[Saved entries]
⟨
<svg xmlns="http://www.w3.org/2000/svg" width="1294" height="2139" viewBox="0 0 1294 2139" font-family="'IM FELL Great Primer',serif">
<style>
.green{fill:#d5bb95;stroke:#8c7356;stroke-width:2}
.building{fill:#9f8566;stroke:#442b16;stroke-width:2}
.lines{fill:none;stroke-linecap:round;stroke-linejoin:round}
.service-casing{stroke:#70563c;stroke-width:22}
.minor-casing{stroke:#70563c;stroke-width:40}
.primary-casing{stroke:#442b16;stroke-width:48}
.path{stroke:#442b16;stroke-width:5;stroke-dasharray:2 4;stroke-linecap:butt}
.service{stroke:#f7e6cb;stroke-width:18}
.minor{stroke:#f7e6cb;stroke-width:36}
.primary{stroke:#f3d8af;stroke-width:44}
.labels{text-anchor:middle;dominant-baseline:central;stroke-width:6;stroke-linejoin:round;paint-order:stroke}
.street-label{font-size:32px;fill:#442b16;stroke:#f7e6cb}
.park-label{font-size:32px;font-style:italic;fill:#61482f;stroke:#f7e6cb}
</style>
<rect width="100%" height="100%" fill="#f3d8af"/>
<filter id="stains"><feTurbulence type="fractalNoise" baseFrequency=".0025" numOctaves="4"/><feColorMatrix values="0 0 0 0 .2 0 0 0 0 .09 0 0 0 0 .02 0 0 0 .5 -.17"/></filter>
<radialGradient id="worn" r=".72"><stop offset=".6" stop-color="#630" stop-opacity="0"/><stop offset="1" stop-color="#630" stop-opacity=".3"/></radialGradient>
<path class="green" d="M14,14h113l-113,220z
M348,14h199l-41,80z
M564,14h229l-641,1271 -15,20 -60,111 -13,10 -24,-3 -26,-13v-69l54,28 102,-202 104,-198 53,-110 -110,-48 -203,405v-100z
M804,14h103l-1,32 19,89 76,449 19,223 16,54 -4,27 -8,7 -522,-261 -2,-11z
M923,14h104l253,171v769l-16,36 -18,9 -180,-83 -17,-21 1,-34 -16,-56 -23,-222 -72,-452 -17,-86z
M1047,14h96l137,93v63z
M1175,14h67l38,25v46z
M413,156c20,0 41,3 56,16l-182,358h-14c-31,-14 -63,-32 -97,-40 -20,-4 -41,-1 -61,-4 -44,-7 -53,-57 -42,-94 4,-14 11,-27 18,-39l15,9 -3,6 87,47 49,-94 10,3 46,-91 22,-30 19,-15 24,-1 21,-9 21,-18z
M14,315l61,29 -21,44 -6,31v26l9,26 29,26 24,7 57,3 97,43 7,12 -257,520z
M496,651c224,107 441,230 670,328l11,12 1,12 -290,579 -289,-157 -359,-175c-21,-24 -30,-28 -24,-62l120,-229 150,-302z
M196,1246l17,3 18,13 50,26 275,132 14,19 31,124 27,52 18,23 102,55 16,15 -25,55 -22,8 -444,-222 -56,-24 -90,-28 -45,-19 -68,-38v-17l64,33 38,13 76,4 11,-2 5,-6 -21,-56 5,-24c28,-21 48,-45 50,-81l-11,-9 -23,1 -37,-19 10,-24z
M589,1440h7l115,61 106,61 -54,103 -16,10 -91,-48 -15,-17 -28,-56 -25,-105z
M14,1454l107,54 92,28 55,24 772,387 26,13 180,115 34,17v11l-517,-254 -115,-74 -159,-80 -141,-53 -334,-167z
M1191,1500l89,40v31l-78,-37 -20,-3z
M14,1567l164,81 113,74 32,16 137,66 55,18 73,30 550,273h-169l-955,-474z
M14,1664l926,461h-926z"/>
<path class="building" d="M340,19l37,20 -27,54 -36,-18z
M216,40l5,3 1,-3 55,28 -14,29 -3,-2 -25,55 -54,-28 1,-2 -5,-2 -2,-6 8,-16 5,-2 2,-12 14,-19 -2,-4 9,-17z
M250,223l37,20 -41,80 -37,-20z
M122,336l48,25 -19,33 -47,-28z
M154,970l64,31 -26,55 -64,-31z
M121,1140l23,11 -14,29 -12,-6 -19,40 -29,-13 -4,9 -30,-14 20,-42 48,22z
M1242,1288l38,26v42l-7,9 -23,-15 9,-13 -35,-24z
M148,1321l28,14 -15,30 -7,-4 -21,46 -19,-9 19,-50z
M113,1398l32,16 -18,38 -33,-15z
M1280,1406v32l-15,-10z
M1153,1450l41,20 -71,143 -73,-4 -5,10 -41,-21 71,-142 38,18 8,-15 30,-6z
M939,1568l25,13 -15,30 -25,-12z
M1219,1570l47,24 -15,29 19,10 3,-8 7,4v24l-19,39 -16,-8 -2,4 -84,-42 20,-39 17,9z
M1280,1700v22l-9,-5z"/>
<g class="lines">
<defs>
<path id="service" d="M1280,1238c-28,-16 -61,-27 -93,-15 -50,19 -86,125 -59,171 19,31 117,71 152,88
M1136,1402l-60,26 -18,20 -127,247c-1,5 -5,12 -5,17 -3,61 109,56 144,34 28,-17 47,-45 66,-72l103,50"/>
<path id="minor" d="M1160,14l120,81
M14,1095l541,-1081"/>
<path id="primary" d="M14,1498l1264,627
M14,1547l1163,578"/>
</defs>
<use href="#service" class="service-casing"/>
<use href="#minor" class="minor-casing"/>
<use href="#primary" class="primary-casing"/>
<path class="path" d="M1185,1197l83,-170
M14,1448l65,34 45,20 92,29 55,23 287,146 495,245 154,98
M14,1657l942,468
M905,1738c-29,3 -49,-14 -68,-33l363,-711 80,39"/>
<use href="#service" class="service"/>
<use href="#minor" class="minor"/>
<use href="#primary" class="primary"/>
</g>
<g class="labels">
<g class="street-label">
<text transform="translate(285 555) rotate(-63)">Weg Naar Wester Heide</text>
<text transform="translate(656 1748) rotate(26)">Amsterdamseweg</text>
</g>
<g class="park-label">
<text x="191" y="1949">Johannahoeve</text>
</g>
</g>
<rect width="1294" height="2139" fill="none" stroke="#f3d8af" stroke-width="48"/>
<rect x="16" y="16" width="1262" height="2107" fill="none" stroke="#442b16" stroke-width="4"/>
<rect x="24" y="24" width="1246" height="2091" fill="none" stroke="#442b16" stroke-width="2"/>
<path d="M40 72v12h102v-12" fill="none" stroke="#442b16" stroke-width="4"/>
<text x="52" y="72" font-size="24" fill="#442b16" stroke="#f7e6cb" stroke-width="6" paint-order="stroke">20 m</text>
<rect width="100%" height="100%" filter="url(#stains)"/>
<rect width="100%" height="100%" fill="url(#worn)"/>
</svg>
⟩
Please go through the entries and show every line with the word "linecap".

» Solution to the exercise
.lines{fill:none;stroke-linecap:round;stroke-linejoin:round}
.path{stroke:#442b16;stroke-width:5;stroke-dasharray:2 4;stroke-linecap:butt}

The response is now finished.